CMScoop - Projet de loi N°1125
Institution d'un compte épargne temps (CET)
Le Gouvernement transforme la proposition de Loi du Conseil National visant à instituer un Compte épargne temps
Ce dispositif, déjà connu de longue date en droit français, vise à permettre au salarié d'accumuler des droits à congés rémunérés ou de bénéficier d'une rémunération, immédiate ou différée, en contrepartie de périodes de congés ou de repos non pris, d'heures de repos acquises au titre des heures supplémentaires, ou encore des sommes qu'il y a affectées.
Le CET est présenté tant comme un atout d’attractivité de l’emploi pour les employeurs qui décideraient de le mettre en œuvre.
En l’état du projet de loi, ce dispositif serait facultatif, et ne pourrait être mis en place que par voie d’accord collectif.
L’accord qui serait conclu par exemple au niveau d’une entreprise, devrait se conformer à un certain nombre d’exigences et serait soumis au Directeur du travail qui en contrôlerait la conformité.

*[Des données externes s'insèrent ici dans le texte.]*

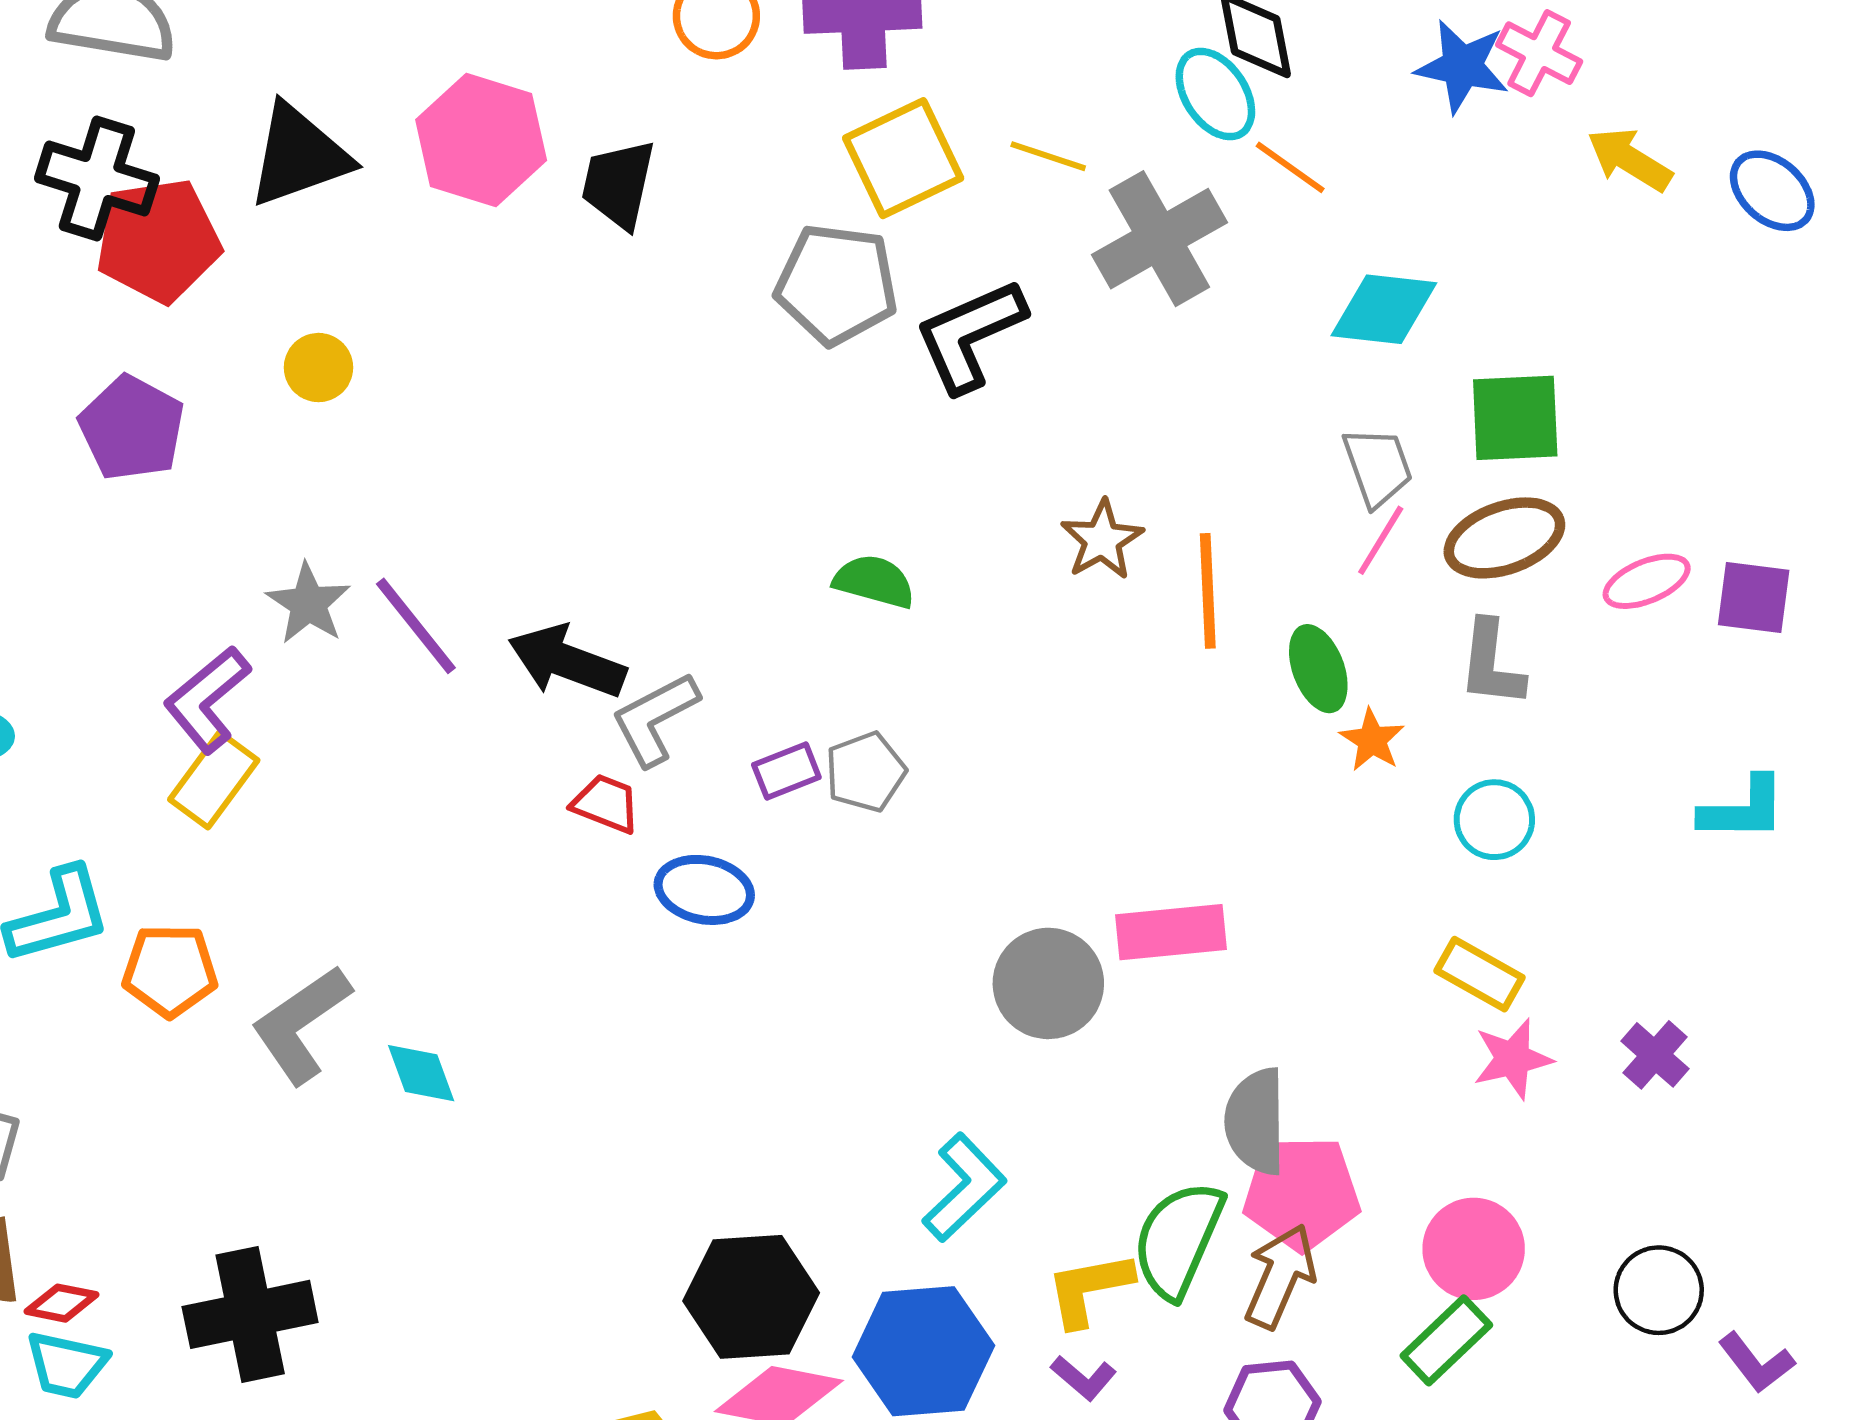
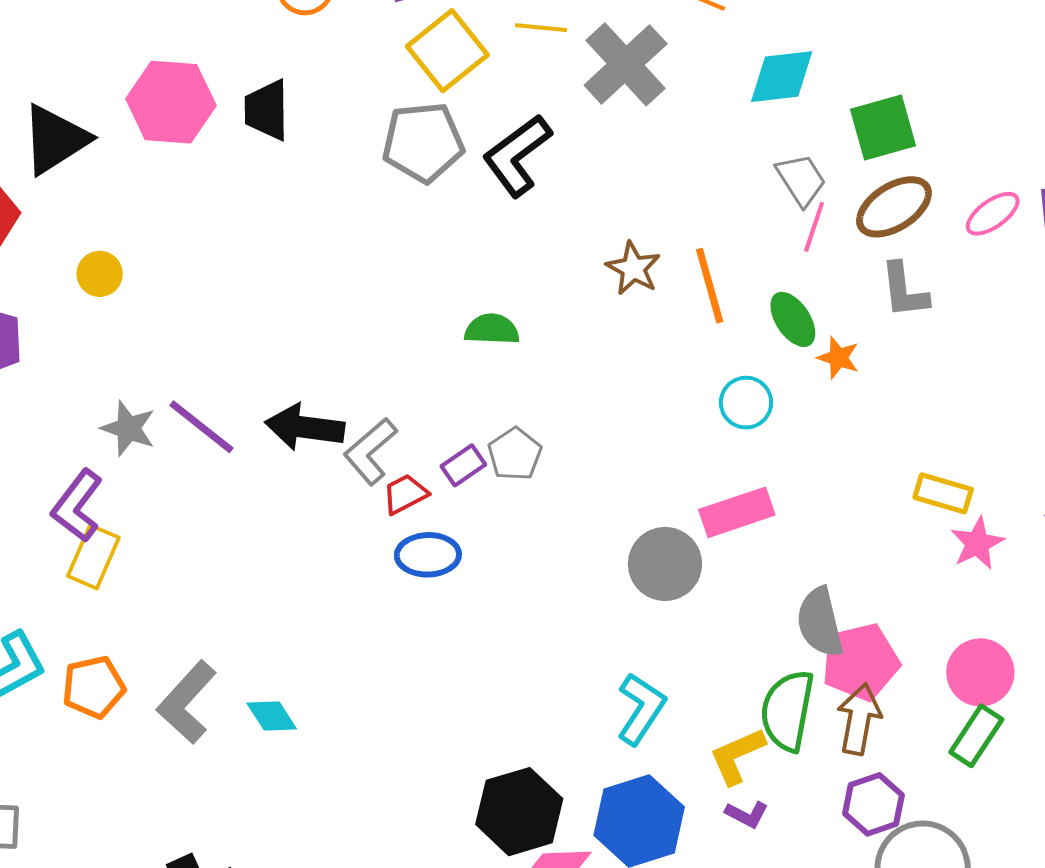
red trapezoid: (606, 804) -> (405, 494), moved, turned -36
cyan circle: (1494, 820) -> (746, 403), moved

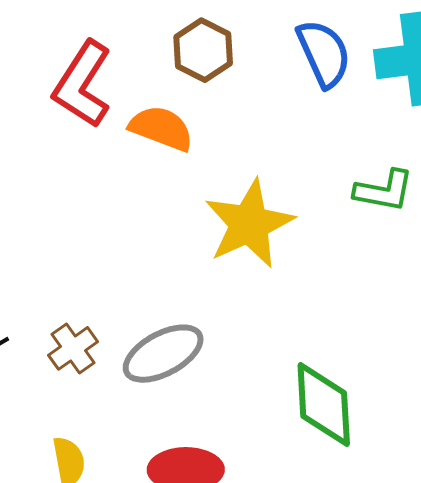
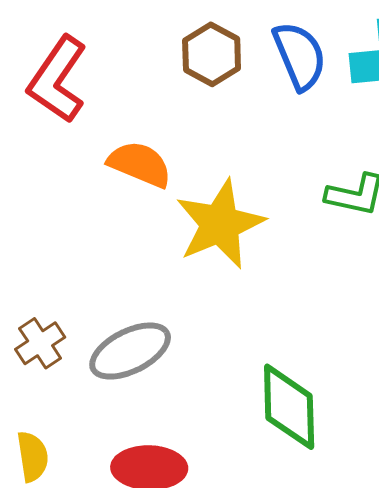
brown hexagon: (203, 50) -> (212, 54), moved
orange semicircle: (161, 128) -> (140, 164), moved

Le dispositif est désormais soumis à la négociation entre le Gouvernement et le Conseil National, et ne manquera pas d’évoluer avant son adoption finale.
On pourra s’attendre à ce que soit notamment débattue la faculté pour l’employeur de mettre en place le CET par décision unilatérale, en cas d’échec des négociations. Cette possibilité qui était prévue dans la proposition de la loi originelle du Conseil national, apparaissait pertinente au regard de la place aujourd’hui résiduelle de la négociation collective en Principauté.
En sens inverse, des ajouts du Gouvernement apparaissent bienvenu, comme le principe de volontariat du salarié pour l’ouverture d’un compte individuel ou encore sur l’obligation d’information annuelle du salarié par l’employeur sur l’état des droits inscrits…
On peut espérer que le dispositif sera prêt à être voté à l’occasion de la session d’automne 2026, ce qui laisse aux employeurs le temps de considérer l’opportunité et les modalités de mise en place de cet outil appropriées à leur structure.